74. The computer-readable medium of claim 61, wherein the computer-executable instructions further comprise instructions for receiving the configuration information from the user via a web-interface that is accessible over the Internet.

75. The computer-readable medium of claim 61, wherein the configuration information comprises at least one of user log-in information, user profile information, or a user command used to identify the personalized content to be provided to the remote user device.

76. The computer-readable medium of claim 61, wherein the computer-executable instructions further comprise instructions for initially establishing the configuration information as a default configuration.

77. The computer-readable medium of claim 76, wherein the computer-executable instructions further comprise instructions for receiving at least one of user preference information or user profile information and defining the default configuration in accordance therewith.

78. The computer-readable medium of claim 61, wherein the computer-executable instructions further comprise instructions for receiving a user request to edit the configuration information on the datastore via at least one of the remote user device or a personal computer associated with the user.

79. The computer-readable medium of claim 78, wherein the user request is received via at least one of a web-interface, a spoken utterance, a dual-tone multi-frequency (DTMF) signal, or a text-based message.

80. The computer-readable medium of claim 61, wherein the computer-executable instructions further comprise instructions for identifying the user associated with the remote user device based on at least one of a dialed number or a personal code that is supplied by the remote user device.

81. The computer-readable medium of claim 61, wherein the computer-executable instructions further comprise instructions for determining a location of the remote user device and accessing the configuration information to determine the personalized content to be provided based on the location of the remote user device.

82. The computer-readable medium of claim 61, wherein the computer-executable instructions further comprise instructions for automatically entering at least a portion of the configuration information into a web-interface to access the personalized content from the Internet.

83. The computer-readable medium of claim 61, wherein the computer-executable instructions further comprise instructions for receiving the personalized content as a voice audio signal and recording the voice audio signal.

84. The computer-readable medium of claim 61, wherein the computer-executable instructions further comprise instructions for receiving a user request to purchase the personalized content and processing the user request using a user account defined in the configuration information.

85. The computer-readable medium of claim 61, wherein the computer-executable instructions further comprise instructions for receiving the personalized content from another user.

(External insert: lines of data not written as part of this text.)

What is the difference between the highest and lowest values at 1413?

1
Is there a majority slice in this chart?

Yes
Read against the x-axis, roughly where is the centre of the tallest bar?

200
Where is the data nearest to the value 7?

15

86. The computer-readable medium of claim 61, wherein the computer-executable instructions further comprise instructions for receiving a call from the remote user device and routing the call to a personal computer associated with the user, wherein the call comprises a user request for the personalized content.

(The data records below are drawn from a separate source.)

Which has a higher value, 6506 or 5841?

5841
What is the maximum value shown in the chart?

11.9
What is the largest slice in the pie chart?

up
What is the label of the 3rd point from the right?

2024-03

87. The computer-readable medium of claim 86, wherein the computer-executable instructions further comprise instructions for receiving the personalized content from the personal computer and providing the personalized content to the remote user device via the communications network.

88. The computer-readable medium of claim 86, wherein the computer-executable instructions further comprise instructions for processing the user request if the personal computer is not available.

89. The computer-readable medium of claim 61, wherein the computer-executable instructions further comprise instructions for processing the personalized content to provide the personalized content to the remote user device in the audio form.

90. The computer-readable medium of claim 61 , wherein the computer-executable instructions further comprise instructions for manipulating the personalized content being provided to the remote user device in response to a user request.